Graduate School Human Development in Landscapes, Christian-Albrechts University Kiel
Friday All day, Clinch Concourse
A pre-Columbian existence of the Treponema pallidum pallidum bacterium in the Old World is still controversial. While single findings of possible syphilitic lesions were made all over Europe, syphilis is not mentioned in historical records before the return of Christopher Columbus in 1493. The aim of this paper is to investigate new cases from Denmark that emerged during a study of more than 1000 skeletons from both German and Danish medieval cemeteries. Six pre-Columbian individuals from three different Danish burial sites on Funen, Jutland and Zealand suggest an infection with treponematoses. Two of the skeletons show cranial lesions, i.e. stellate depressions on the right and left parietal bone, the other three only display periosteal reactions of varying degrees on the postcranial skeleton. None of the 247 examined subadult individuals showed signs of congenital syphilis.
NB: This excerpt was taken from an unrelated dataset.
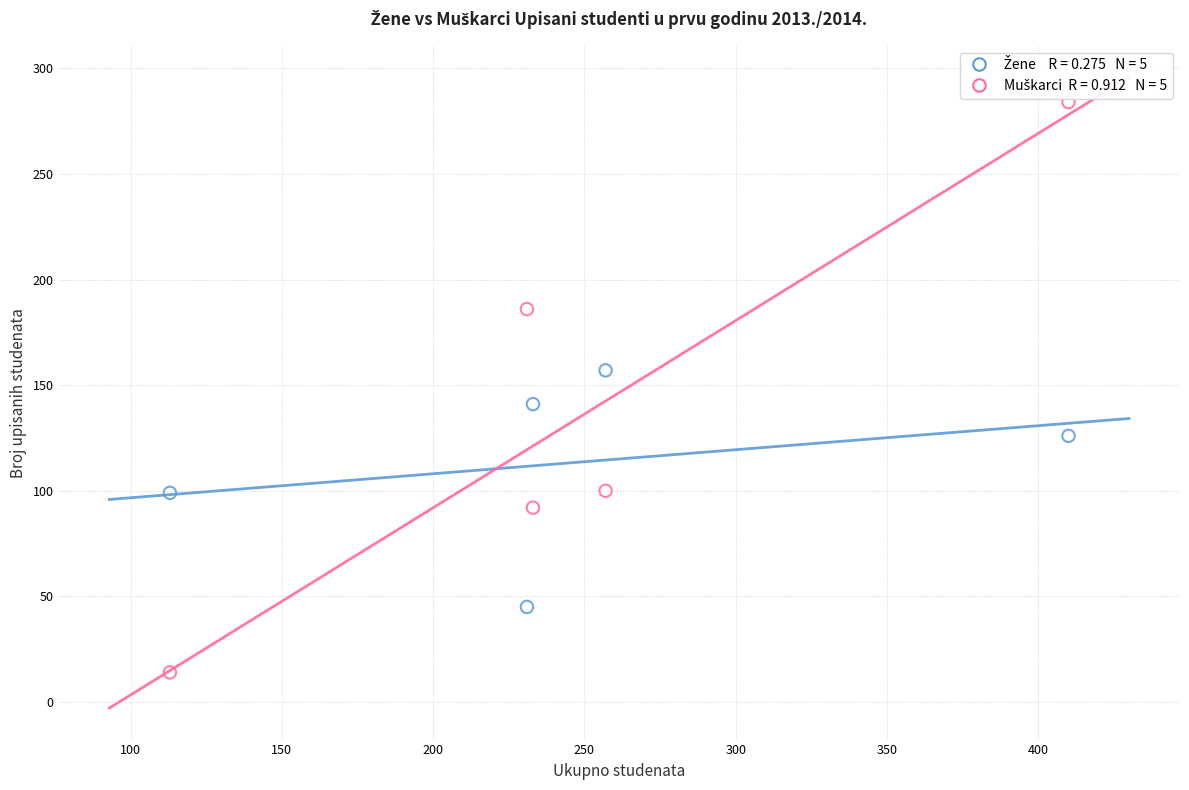

Across all data points, what is the range of Y values (max minus min)?

270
Computed tomography scans showed focal obliteration of the periosteum on long bones as well as on the affected skulls. Radiocarbon dates indicate that three of the four analysed skeletons predate AD 1493 at a level of 95% confidence. Considering climate and geography of the findings, venereal syphilis might be the treponemal disease causing pathologies among these skeletal remains. However, regarding bone lesions, their prevalence and the historical research, it all points to a less aggressive, maybe non-venereal form of treponematosis. Consequently the pre-Columbian theory could be rejected.